As someone who has his career plan down to a T since before high school, it was a moment of serendipity to not return to school. I realized after four years, two degrees, two senior seminar research papers, and being a part of numerous clubs and organizations, I burned myself out.
I graduated college, in the words of writer Courtney Martin, “high on my own potential” and “ready to take on the world.”But once I came back down to earth, after the graduation celebrations, cards, and moving out of my dorm and back into my room at home, I died, metaphorically. As I entered the real world to look for jobs and begin “adulating,” my undergraduate persona began to wither away. I didn’t know who I was going to be without school. But I soon was going to learn.
The first four months post-graduation is a roller-coaster ride of epic highs and rock-bottom lows. I’ve traveled the world, reunited with old friends, and accomplished a major life goal but I have also been received no job offers, had to endure never-ending adult responsibilities such as paying bills and saving money, and dealing with the most daunting task of all- graduate school.

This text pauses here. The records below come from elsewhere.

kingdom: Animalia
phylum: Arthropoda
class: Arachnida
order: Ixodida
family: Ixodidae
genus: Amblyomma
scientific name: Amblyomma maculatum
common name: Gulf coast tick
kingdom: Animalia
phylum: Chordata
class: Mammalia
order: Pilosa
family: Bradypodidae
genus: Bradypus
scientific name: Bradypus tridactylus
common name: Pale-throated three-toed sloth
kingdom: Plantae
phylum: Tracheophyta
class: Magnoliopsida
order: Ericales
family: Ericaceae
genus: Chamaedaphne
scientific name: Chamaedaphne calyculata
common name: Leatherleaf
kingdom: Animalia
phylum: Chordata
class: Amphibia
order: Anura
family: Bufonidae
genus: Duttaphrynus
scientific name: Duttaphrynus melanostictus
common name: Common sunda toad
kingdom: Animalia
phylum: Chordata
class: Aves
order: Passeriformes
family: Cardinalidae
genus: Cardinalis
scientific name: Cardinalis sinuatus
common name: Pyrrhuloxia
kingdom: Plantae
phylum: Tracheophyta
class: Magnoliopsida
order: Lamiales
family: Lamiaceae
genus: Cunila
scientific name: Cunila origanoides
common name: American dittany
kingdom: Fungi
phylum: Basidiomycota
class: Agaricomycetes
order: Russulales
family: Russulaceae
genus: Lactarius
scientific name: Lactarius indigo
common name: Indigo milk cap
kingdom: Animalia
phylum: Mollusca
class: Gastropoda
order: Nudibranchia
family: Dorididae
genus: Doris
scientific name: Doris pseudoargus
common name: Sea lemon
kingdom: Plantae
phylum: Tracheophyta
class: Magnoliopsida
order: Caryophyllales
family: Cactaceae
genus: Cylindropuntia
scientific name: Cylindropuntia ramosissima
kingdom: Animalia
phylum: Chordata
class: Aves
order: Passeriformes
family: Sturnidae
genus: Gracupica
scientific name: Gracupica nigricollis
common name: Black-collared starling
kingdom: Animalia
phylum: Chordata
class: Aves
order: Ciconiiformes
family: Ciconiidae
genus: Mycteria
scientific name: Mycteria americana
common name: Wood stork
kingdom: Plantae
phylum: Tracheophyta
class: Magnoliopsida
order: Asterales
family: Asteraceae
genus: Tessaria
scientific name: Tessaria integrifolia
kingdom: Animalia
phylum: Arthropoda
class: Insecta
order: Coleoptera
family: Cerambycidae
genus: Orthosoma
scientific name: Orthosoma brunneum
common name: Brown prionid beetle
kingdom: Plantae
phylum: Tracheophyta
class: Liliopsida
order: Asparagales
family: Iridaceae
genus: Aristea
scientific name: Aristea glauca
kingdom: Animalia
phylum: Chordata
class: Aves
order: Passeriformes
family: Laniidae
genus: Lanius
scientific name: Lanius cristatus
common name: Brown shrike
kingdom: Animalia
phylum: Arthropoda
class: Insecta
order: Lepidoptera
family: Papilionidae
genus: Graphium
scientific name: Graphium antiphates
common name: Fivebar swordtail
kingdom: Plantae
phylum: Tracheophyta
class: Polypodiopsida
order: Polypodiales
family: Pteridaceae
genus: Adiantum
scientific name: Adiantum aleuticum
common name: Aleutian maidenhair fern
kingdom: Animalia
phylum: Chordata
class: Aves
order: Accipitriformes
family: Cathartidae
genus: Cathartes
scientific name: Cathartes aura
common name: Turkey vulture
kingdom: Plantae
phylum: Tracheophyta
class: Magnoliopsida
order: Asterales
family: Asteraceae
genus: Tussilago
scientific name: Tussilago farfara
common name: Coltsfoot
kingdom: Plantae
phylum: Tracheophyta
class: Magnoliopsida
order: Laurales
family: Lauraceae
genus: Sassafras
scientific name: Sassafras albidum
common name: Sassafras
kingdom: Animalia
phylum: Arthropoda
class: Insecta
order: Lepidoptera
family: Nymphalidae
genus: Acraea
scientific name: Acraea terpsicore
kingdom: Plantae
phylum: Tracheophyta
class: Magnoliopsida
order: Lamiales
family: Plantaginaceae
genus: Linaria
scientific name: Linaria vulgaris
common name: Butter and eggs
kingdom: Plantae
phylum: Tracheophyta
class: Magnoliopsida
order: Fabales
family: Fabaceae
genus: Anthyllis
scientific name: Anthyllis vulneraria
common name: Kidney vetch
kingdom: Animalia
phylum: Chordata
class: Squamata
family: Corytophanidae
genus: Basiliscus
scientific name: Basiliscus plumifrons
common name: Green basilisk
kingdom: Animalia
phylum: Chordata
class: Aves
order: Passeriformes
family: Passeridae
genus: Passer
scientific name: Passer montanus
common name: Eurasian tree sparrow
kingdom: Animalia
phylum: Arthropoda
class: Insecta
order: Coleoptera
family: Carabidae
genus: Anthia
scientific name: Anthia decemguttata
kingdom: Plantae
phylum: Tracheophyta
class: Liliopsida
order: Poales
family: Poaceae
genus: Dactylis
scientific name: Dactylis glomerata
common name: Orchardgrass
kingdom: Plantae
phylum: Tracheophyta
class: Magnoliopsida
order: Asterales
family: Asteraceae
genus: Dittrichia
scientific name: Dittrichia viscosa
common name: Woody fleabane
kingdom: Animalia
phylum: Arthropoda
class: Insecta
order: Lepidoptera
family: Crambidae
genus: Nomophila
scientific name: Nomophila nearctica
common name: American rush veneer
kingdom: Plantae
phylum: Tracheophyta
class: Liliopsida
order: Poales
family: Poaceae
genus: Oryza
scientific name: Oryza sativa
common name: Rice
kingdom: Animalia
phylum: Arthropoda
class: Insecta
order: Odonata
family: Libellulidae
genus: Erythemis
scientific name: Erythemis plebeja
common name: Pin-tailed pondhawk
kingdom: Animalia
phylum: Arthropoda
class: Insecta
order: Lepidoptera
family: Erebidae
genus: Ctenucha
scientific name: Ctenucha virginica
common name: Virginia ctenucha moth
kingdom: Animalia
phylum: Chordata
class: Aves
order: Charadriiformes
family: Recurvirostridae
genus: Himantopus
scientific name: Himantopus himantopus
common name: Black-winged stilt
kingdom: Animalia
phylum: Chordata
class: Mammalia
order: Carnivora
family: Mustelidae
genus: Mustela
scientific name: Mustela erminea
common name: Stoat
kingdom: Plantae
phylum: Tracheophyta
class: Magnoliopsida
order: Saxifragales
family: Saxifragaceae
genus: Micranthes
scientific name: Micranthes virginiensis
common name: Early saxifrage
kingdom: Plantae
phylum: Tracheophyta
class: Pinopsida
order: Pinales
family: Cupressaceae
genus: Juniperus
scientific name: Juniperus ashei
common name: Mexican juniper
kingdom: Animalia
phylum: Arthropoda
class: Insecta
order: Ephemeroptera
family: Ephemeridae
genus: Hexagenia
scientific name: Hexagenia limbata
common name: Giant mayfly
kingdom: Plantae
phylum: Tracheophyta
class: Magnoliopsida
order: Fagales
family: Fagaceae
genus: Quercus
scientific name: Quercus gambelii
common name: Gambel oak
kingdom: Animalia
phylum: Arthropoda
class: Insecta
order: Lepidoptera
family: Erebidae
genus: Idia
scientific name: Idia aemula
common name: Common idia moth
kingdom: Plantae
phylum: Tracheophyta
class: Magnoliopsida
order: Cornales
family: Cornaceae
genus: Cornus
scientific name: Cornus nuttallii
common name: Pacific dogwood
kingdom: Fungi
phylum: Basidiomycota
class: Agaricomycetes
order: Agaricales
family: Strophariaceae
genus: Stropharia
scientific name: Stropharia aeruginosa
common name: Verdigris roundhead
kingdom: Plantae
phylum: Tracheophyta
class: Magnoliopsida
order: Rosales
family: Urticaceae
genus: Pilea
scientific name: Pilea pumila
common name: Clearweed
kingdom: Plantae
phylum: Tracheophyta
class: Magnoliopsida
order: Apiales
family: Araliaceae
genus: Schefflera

What seemed like the next step now appears to be a tall order in need of undivided attention. Graduate school means for the first time in my life I would find myself on my own. So this year of death, as I call it, will be a year of limbo. I still keep in touch with my former classmates and cheer them on as they continue their education; I am in the process of applying to my list of schools and anticipate the wait of acceptance/rejection, and for the first time I will begin to live.